§ **AIM OF THE EXERCISE**:
Copy out each line featuring the string "Right" from the entries beneath.

§ **DATA SUPPLIED**:
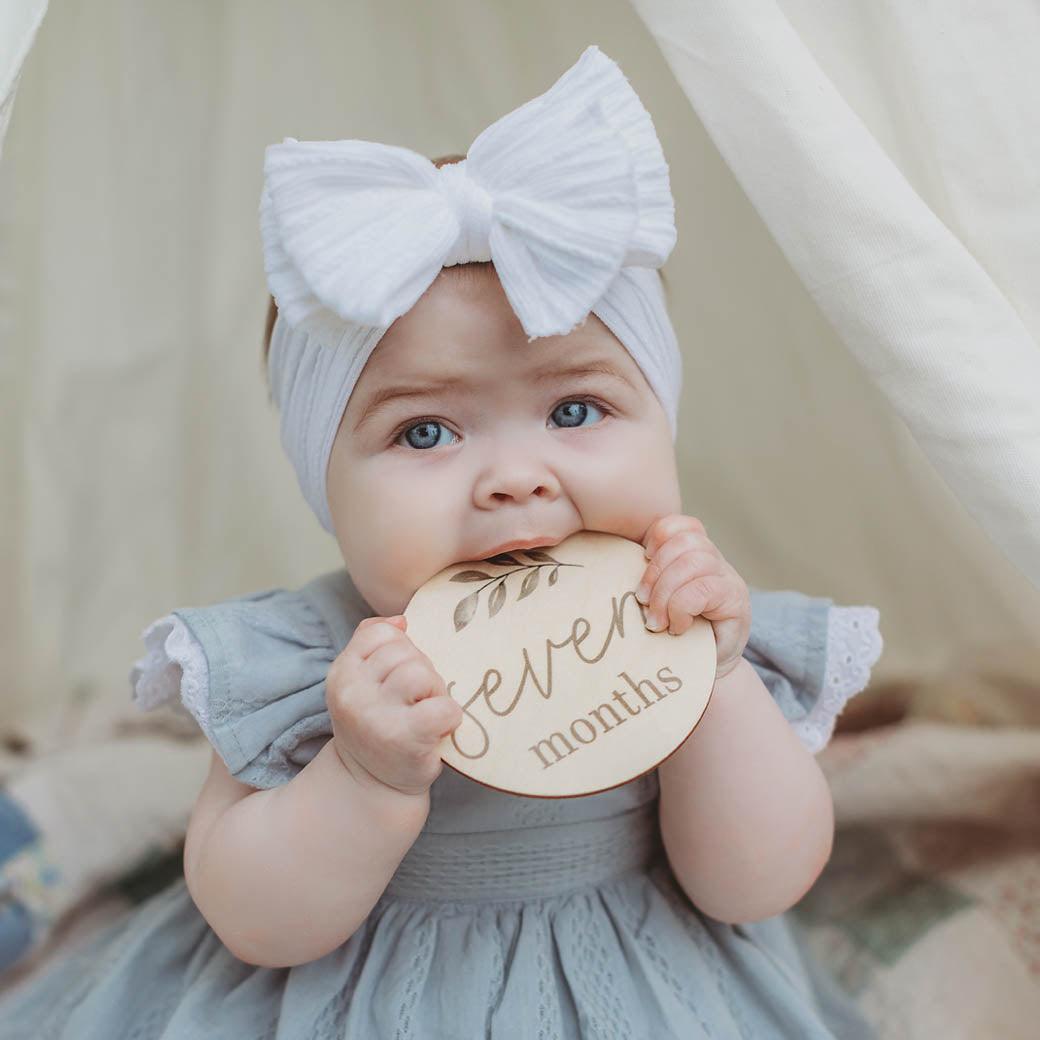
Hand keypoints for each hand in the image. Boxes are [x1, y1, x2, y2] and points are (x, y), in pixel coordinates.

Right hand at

...

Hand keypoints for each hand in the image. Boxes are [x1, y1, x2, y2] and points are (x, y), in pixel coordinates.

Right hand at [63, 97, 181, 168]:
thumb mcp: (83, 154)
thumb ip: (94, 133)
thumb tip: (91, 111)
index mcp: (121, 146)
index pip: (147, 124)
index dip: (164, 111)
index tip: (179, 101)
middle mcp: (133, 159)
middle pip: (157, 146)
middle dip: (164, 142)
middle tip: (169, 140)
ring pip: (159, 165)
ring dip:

* * *

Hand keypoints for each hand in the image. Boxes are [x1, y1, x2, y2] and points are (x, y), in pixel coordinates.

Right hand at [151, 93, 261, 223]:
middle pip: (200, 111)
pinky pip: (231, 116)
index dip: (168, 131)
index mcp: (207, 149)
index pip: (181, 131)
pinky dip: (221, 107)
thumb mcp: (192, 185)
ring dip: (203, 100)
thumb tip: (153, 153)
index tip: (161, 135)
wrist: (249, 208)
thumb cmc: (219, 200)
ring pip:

§ **SOLUTION FOR THIS EXERCISE**:
Right hand at
Right hand at [63, 97, 181, 168]:
Right hand at [151, 93, 261, 223]:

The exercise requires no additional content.